━━━━━ Document ━━━━━

We present our results in the following order. First, in Sect. 4.1, as a test of our model, we consider a disc in which particles can only bounce off each other, inelastically, but without any cratering or fragmentation. Then, in Sects. 4.2 and 4.3 we consider a collisional cascade with fragmentation and cratering, with different excitation levels and with different, increasingly realistic, material strength prescriptions, as outlined above.

Fig. 1 Approximate initial critical projectile-to-target mass ratio (Yc) for the models considered in Sects. 4.2 and 4.3. Blue and orange lines are for low-excitation (emax = 0.01) and high-excitation discs (emax = 0.2). respectively, and the different line styles are for different $Q_{\text{D}}^{*}$ models shown in Table 1; see plot legend. Here for the average impact velocity we adopt υimp = υKemax/2, evaluated at the centre of the belt, at 40 au. The nearly power-law size-dependence is due to only considering sizes up to 100 m, which are all in the strength regime of material strength. Where the mass ratio shown is higher than unity, the exact value of it is unphysical, as the assumptions behind the simple formula break down, as discussed in Sect. 2. Nevertheless, this figure shows for which parameters we expect the disc evolution to be dominated by fragmentation, as opposed to bouncing or cratering.

4.1 Inelastic bouncing of indestructible particles

To test our numerical model, we first consider a disc of indestructible particles. Each collision leads to complete damping of the relative velocity between particles, but the particles remain whole and separate, there is no mass evolution. As expected, this leads to damping of the average eccentricity and inclination, as shown in Fig. 2. Particles are only damped down to the lowest-value grid bins of the kinetic model, and so the damping is limited artificially (this is an unfortunate consequence of discretisation which is present in other work as well, e.g. Brahic 1977; Lithwick & Chiang 2007). As the average eccentricities and inclinations approach these artificial lowest values, the damping slows down. To some degree this is also due to discretisation (see Fig. B.3), but for the smaller bodies there is also a physical reason for this – collisional stirring by the larger bodies whose eccentricities and inclinations are damped more slowly. Overall, the model results in damping by a factor of 10 within 1 Gyr.

━━━━━

#### Requests
(a) Give every section number that the disc collision excerpt cites with "Sect." or "Sects."
(b) Does the disc collision excerpt support each statement? Answer yes or no for each and quote the words that decide it. (i) Low-excitation discs have emax = 0.01. (ii) The indestructible-particle model damps by a factor of 100 within 1 Gyr. (iii) For Fig. 1, the average impact velocity is evaluated at the centre of the belt, at 40 au.

━━━━━ Items ━━━━━

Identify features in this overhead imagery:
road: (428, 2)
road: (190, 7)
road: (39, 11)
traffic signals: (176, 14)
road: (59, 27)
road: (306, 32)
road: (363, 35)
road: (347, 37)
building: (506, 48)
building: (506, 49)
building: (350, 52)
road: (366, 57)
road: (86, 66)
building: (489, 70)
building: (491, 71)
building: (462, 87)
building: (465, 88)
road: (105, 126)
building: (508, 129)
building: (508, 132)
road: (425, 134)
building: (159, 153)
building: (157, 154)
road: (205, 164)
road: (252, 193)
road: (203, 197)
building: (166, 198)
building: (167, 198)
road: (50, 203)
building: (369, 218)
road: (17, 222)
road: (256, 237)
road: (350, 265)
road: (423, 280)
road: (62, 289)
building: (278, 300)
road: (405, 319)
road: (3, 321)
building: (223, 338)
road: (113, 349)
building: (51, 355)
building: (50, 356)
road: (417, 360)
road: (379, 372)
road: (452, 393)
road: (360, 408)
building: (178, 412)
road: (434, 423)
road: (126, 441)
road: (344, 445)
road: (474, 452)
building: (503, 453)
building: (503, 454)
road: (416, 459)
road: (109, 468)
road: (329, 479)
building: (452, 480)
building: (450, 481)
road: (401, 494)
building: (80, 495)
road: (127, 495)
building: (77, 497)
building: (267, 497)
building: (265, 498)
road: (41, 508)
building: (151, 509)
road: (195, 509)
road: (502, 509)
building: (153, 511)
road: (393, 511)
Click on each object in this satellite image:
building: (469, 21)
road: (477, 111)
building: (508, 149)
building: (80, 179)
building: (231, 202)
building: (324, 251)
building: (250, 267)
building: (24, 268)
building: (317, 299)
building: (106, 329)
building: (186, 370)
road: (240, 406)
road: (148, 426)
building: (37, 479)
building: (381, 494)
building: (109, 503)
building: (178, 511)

━━━━━

#### Answers below
(a) 4.1, 4.2, 4.3, 2

(b)
(i) Yes: "low-excitation (emax = 0.01)"
(ii) No: "the model results in damping by a factor of 10 within 1 Gyr"
(iii) Yes: "evaluated at the centre of the belt, at 40 au"